The familiar and comforting interiors at Peter Cat

The familiar and comforting interiors at Peter Cat

Over the weekend, Siddharth Kothari woke up to a message that made him smile. Iconic Peter Cat, one of the restaurants owned by his family, made it to a list of the 150 Most Legendary Restaurants in the World.

The establishment, which opened its doors in Calcutta in 1975, ranks at number 17 on the list curated by Taste Atlas, an experiential travel and food guide based out of Zagreb, Croatia. There are just seven Indian restaurants on the list, the others being Calicut’s Paragon at number 11, Lucknow’s Tunday Kababi at 12, Murthal’s Amrik Sukhdev Dhaba comes in at number 23 followed by Mavali Tiffin Rooms, Bengaluru, at 39, Karim’s (Delhi) at 87 and Ram Ashraya at the 112th spot.

A plate of chelo kebab

A plate of chelo kebab

Each of the restaurants mentioned also has the name of a dish that is a ‘must-try’ there. From Peter Cat’s menu, not surprisingly their chelo kebab is the chosen one. 

Soon after launching, Nitin Kothari, the founder of Peter Cat noticed that the kebabs at his restaurant were a customer favourite. The chelo kebabs especially had a cult following, which continues even today, 48 years on.

“Hundred-plus plates of chelo kebab are ordered everyday,” says Siddharth Kothari, Nitin’s son. “There are three tandoors that are on pretty much all day,” adds Siddharth, who started Peter Hu? an Asian fine dining in 2021.

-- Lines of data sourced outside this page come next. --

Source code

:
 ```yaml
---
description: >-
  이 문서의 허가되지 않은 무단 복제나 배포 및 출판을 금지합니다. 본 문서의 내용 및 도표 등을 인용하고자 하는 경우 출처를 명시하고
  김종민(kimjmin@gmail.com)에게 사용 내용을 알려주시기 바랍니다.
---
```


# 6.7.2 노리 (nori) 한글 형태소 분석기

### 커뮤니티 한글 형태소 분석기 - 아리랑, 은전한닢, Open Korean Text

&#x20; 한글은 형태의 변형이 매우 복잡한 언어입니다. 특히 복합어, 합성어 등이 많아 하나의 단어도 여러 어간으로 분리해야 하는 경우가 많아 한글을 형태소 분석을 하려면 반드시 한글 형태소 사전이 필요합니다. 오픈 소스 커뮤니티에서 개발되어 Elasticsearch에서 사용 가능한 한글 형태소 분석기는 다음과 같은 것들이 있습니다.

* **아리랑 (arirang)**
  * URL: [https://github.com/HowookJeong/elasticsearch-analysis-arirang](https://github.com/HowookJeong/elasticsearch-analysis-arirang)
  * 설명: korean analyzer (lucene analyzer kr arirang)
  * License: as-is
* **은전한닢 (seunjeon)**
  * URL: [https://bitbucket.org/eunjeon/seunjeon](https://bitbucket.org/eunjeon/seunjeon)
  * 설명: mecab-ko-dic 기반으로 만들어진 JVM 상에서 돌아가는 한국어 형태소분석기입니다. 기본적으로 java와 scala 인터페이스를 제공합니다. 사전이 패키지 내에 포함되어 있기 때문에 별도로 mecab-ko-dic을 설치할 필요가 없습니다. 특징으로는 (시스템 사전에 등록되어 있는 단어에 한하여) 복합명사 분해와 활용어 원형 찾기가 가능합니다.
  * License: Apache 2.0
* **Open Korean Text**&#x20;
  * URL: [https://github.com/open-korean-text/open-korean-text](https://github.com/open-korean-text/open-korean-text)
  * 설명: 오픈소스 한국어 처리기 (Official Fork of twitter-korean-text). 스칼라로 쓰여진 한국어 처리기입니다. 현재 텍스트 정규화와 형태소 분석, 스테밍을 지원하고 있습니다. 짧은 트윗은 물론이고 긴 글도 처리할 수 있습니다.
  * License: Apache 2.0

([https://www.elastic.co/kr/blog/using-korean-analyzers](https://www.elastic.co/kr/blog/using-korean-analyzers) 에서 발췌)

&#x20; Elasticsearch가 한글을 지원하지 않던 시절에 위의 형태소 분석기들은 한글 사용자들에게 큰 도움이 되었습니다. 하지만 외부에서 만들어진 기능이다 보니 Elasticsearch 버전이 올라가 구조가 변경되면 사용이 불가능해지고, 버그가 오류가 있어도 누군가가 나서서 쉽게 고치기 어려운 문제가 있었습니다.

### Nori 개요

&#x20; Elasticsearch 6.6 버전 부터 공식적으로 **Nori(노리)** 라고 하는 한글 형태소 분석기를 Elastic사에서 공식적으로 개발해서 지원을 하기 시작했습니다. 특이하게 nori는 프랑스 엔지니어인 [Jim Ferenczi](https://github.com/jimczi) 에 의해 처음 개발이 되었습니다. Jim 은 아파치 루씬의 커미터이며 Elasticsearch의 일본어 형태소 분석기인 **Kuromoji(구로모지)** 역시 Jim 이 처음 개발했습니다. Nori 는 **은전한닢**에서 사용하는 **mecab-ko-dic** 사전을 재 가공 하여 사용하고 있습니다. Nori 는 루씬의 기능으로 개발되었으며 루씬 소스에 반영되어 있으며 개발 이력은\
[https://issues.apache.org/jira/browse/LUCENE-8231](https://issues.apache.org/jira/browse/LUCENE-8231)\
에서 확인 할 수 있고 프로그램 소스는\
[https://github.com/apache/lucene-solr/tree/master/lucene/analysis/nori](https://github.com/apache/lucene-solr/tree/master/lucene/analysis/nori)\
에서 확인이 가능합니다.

It is a dish that Nitin discovered during one of his travels to Iran. At Peter Cat they make it with mutton or chicken, and it is served with an egg (sunny side up), and rice topped with a generous dollop of butter. There is a paneer kebab and vegetable sheekh for the non-meat eaters.

“It is the same heritage menu from 1975, with the same number of dishes,” says Siddharth. Post pandemic there has been a significant increase in business and more staff has been hired. Waiters hurry past with noisy, smoky but fragrant sizzlers; their Indian dishes are popular too.

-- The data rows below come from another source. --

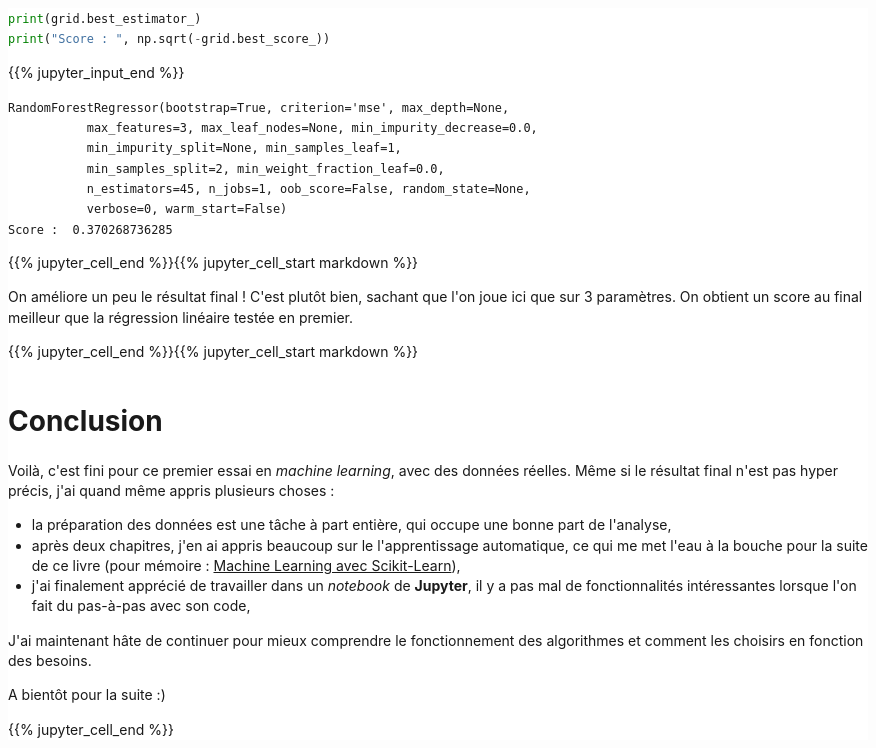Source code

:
 ```python
print(grid.best_estimator_)
print("Score : ", np.sqrt(-grid.best_score_))
```

{{% jupyter_input_end %}}

    RandomForestRegressor(bootstrap=True, criterion='mse', max_depth=None,
               max_features=3, max_leaf_nodes=None, min_impurity_decrease=0.0,
               min_impurity_split=None, min_samples_leaf=1,
               min_samples_split=2, min_weight_fraction_leaf=0.0,
               n_estimators=45, n_jobs=1, oob_score=False, random_state=None,
               verbose=0, warm_start=False)
    Score :  0.370268736285


{{% jupyter_cell_end %}}{{% jupyter_cell_start markdown %}}

On améliore un peu le résultat final ! C'est plutôt bien, sachant que l'on joue ici que sur 3 paramètres. On obtient un score au final meilleur que la régression linéaire testée en premier.

{{% jupyter_cell_end %}}{{% jupyter_cell_start markdown %}}

# Conclusion

Voilà, c'est fini pour ce premier essai en *machine learning*, avec des données réelles. Même si le résultat final n'est pas hyper précis, j'ai quand même appris plusieurs choses :
* la préparation des données est une tâche à part entière, qui occupe une bonne part de l'analyse,
* après deux chapitres, j'en ai appris beaucoup sur le l'apprentissage automatique, ce qui me met l'eau à la bouche pour la suite de ce livre (pour mémoire : [Machine Learning avec Scikit-Learn](https://www.amazon.fr/gp/product/210076540X/ref=as_li_tl?ie=UTF8&camp=1642&creative=6746&creativeASIN=210076540X&linkCode=as2&tag=deslivrepourm-21&linkId=a6c3ed7805af63613aaef46c12c5d31d")),
* j'ai finalement apprécié de travailler dans un *notebook* de **Jupyter**, il y a pas mal de fonctionnalités intéressantes lorsque l'on fait du pas-à-pas avec son code,

J'ai maintenant hâte de continuer pour mieux comprendre le fonctionnement des algorithmes et comment les choisirs en fonction des besoins.

A bientôt pour la suite :)

{{% jupyter_cell_end %}}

Despite new restaurants and bars dotting the city, and novel food trends perforating the market, not much has changed at Peter Cat. The grand dame of Park Street still holds her own. Her facade is the same, and the interiors have the familiar low hanging lampshades, printed wall to wall carpets and red seats that generations of families have made themselves comfortable on.

The 195-seater restaurant still has queues outside — on weekends and sometimes on weekdays too. If you manage to snag a table without any waiting, then today is your lucky day.